The build-up to the anniversary of her death begins when the clocks go back. The dark afternoons are nature’s reminder that soon I’ll have to make the annual trip to Mortonhall Crematorium to look at an inscription in a book, put some flowers in a vase, then get out of there as quickly as possible. I find it a peculiar place in which to reminisce about someone who was always so full of life. It’s a waiting room where bouquets go to wilt.
It’s been 15 years since she passed away after five years battling breast cancer – a secondary tumour in her brain finally putting the seal on it. Yet there isn’t a day when I don’t think of her and what she – and they – are missing when I look at my children.

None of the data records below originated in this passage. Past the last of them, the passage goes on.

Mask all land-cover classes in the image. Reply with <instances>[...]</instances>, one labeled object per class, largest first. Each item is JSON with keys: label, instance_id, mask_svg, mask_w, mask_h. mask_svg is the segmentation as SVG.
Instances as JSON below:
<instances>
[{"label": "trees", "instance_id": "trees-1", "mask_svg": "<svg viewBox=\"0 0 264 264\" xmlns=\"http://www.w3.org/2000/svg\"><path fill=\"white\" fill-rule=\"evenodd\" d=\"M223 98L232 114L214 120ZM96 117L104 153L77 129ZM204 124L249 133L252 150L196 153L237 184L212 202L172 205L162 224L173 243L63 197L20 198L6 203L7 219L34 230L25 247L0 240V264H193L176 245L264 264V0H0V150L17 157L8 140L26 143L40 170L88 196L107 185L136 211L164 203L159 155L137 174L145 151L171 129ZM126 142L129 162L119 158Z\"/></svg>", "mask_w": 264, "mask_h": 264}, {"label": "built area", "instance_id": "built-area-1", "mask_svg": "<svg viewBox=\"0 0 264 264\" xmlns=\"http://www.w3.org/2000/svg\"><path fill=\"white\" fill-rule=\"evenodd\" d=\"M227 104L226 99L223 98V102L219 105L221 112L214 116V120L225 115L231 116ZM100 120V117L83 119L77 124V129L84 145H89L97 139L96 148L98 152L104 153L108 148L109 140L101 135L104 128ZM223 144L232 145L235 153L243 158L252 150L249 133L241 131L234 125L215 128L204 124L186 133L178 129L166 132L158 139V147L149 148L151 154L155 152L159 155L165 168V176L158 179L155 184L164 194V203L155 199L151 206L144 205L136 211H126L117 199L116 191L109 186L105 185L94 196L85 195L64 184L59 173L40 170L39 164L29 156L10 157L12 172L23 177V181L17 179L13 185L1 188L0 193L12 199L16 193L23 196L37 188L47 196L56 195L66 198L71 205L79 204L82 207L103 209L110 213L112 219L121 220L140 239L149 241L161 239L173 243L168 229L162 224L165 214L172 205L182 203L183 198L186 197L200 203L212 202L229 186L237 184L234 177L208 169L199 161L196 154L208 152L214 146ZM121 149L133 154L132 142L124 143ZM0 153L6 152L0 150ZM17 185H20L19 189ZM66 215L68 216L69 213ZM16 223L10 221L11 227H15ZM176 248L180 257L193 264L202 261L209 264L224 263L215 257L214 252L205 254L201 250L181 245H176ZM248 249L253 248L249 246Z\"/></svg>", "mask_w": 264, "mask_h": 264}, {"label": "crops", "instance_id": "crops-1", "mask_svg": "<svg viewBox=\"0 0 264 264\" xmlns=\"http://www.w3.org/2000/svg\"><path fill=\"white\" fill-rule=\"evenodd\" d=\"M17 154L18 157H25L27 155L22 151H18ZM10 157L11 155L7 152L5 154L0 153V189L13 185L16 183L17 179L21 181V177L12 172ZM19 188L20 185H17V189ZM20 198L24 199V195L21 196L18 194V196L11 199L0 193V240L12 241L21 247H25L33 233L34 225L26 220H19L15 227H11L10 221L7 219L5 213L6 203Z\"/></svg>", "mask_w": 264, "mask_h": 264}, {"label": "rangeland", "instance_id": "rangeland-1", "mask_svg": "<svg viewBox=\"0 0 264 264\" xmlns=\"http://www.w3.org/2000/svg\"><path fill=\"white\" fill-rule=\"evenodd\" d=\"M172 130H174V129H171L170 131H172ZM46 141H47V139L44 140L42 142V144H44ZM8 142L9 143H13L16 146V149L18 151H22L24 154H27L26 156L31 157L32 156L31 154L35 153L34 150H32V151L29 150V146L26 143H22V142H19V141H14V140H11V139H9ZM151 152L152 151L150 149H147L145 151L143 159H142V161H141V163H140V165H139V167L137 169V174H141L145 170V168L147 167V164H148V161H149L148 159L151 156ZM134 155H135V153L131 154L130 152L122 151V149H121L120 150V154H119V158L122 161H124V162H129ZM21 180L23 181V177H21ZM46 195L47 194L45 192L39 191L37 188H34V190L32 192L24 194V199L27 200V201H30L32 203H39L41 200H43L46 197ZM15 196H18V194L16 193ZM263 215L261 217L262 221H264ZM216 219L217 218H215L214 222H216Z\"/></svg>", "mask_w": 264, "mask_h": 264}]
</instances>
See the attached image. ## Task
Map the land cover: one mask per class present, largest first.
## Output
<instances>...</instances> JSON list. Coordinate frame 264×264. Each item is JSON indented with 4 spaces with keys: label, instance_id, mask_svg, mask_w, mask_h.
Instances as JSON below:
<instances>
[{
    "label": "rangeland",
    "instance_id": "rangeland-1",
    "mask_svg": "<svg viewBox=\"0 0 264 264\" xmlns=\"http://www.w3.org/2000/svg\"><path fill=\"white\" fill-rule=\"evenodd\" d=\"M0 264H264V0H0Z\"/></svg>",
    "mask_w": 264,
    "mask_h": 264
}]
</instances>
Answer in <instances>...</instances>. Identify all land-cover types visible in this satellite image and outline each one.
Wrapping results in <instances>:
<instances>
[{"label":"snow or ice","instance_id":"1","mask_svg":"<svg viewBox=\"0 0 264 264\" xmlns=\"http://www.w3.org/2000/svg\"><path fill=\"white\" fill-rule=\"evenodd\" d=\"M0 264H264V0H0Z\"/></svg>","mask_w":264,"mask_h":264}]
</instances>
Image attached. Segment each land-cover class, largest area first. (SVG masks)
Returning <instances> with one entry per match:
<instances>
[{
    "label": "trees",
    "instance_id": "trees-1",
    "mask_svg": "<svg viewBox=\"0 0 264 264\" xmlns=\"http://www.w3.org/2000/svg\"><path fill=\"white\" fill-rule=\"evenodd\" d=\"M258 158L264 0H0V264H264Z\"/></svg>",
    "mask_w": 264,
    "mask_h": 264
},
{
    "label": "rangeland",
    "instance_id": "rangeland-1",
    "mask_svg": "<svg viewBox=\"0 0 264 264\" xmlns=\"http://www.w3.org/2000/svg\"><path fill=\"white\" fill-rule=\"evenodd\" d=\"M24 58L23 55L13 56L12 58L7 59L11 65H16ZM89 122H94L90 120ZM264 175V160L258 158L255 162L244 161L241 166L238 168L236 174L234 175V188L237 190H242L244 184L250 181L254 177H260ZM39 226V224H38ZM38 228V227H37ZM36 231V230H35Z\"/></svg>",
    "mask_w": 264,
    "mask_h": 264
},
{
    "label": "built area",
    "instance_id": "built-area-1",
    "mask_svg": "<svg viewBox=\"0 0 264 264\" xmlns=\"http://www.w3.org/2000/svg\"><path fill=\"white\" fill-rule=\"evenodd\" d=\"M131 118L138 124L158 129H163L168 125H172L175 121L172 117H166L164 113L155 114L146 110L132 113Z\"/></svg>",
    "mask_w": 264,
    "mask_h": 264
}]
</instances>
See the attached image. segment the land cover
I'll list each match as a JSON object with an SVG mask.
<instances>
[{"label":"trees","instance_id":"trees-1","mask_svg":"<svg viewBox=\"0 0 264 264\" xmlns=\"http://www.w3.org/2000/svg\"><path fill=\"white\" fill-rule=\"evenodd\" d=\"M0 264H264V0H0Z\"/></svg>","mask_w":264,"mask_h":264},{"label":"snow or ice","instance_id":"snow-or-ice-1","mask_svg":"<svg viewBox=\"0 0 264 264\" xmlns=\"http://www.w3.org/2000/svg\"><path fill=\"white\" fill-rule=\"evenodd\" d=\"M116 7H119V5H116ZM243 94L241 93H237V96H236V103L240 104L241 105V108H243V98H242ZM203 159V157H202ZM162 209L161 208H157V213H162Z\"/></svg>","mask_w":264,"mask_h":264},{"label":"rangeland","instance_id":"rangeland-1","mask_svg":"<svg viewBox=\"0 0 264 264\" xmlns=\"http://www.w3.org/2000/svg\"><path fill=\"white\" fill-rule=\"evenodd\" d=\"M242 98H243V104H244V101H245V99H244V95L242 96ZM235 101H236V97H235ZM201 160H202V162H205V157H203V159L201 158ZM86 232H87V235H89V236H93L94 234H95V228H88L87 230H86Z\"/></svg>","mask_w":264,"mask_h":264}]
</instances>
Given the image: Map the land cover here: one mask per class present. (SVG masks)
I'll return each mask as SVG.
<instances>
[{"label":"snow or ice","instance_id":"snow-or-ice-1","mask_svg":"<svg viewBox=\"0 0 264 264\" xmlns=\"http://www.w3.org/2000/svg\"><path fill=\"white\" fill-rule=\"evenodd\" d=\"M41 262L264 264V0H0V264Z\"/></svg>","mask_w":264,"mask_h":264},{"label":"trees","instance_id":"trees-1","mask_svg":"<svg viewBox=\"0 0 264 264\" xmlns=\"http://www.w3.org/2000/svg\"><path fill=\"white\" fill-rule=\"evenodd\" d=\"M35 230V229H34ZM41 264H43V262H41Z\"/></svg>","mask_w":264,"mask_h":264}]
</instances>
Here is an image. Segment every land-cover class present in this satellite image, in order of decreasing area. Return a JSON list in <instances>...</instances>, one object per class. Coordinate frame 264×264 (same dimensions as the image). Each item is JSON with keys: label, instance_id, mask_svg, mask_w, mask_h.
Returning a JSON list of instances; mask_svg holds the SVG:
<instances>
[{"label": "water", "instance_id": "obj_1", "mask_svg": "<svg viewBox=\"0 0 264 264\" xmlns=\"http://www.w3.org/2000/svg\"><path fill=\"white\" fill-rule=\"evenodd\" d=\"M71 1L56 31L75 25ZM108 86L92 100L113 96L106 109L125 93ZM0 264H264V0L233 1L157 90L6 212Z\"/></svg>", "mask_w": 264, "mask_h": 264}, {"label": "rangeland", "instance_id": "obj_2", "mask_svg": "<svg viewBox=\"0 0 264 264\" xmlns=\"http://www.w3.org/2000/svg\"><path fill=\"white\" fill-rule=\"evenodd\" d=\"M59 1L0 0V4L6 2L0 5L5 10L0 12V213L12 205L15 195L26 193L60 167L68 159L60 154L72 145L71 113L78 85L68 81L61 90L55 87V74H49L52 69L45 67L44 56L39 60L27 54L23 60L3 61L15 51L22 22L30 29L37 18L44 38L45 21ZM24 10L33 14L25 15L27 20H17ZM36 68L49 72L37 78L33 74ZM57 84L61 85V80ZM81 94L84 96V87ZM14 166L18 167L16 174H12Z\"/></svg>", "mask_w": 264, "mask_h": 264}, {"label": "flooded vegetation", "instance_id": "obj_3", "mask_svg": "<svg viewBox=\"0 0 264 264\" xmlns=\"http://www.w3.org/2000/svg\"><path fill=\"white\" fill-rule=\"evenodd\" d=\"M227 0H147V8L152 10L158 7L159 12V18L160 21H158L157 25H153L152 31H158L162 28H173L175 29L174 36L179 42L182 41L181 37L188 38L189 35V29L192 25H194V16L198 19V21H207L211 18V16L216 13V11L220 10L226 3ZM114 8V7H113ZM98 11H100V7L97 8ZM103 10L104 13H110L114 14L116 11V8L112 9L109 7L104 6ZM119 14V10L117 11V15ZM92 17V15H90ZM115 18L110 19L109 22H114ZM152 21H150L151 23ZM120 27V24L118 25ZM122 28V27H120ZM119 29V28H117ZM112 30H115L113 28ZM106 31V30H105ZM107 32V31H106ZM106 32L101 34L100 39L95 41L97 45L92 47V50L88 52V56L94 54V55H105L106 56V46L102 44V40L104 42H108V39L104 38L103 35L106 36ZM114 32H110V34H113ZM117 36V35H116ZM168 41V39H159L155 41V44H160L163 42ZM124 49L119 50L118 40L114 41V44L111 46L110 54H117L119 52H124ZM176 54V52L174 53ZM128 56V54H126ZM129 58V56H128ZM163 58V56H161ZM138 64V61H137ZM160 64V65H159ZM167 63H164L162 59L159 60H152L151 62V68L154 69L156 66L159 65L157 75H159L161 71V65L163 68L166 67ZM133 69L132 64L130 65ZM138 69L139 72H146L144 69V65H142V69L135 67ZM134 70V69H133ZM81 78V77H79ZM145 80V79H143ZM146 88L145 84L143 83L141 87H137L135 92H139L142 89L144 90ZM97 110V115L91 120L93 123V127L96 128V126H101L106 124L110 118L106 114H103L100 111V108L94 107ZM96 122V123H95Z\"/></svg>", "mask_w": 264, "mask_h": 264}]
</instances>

The columnist Matthew Paris wrote recently about losing his dad five years ago and how he’s never yet “got over it” and has come to the realisation that he doesn’t want to. And so it is with me. Why would I want to forget the sadness of losing my mother, the person who brought me into the world, who made me laugh, dried my tears when I was hurt, who instilled in me the belief that it didn’t matter where you came from, it was where you were going that was important – and that being female should never hold you back.
For surely if you forget the hurt of the loss, then part of you also forgets the person for whom you grieve?
So given that it was November and the mood was low (I’d already been quietly weeping at the Christmas TV adverts) I shouldn’t have been surprised at what happened last weekend.
My father’s loft was to be insulated, so the years of detritus collected in old blue bin bags were having to make way. While he and my husband did the heavy lifting, I went through every bag with the forensic skills of a Time Team archaeologist, rediscovering my youth and my brother’s.
There were toys from the 80s – an A-Team vehicle, Paul Daniels’ Magic Set – as well as some even older from my childhood: a Womble whose pull-cord had long rusted, rollerboots (still working, still fitting) and games such as Operation and Mousetrap, and even my chemistry set complete with the dregs of unidentifiable crystals.
Then there was an old suitcase. The kind you see in black and white films, flimsy in body but held together by surprisingly tough snap-locks. Opening this was like a memory hijack.
Inside were a handful of cards congratulating my mum on the birth of her son, a box with a silvery paper key and birthday cards too, all celebrating her 21st. There was a scrapbook full of pictures of cherubs and angels, more birthday and Christmas cards. There were certificates from school, from technical college, proving her skills in shorthand and bookkeeping. There was a jotter full of her beautiful copperplate handwriting, an aide memoir of grammar rules. A holiday photo of her in her early 20s, saw her perched on the back of a Vespa scooter, some Italian chap in front. She looked like she was having a rare time.
And then there were all the hand-made cards I’d sent her: Mother’s Day wishes, Valentine’s love, birthday greetings . . . all done on bits of scrap paper, with badly drawn pictures, the inside leaves written in childish handwriting, declaring how much I – and later my brother too – loved her.
It was like watching the edited highlights of her life. None of the stresses and strains of everyday life, just the good times and the love.
That is what remains even when the person has gone: your love for them. Theirs may be something you can recall in memory, but yours for them doesn’t stop. Nor should you want it to because, like the sadness of grief, it proves their very existence.
Finding that box has actually made this November feel slightly easier.
Team spirit is strong
WHILE rummaging through the bags of our family’s history I came across countless Hearts football match programmes, collected in the main by my brother. There were Hearts team photos ripped out of newspapers which once adorned bedroom walls and the piece de resistance: a small wall mirror inscribed with the maroon heart. A collector’s item no doubt.
It reminded me of how important it felt as a young person to follow a football team. To feel a part of a greater whole, a community where everyone literally sang from the same song book.
Home and away matches were attended (the bus from the Captain’s Cabin was an education), but eventually other things intruded and match days were no longer first on the list of things to do.
But support for your team never leaves you, and I have watched with some pride the actions of the more active and vocal support as they try and save Hearts from the wretched clutches of its current owner.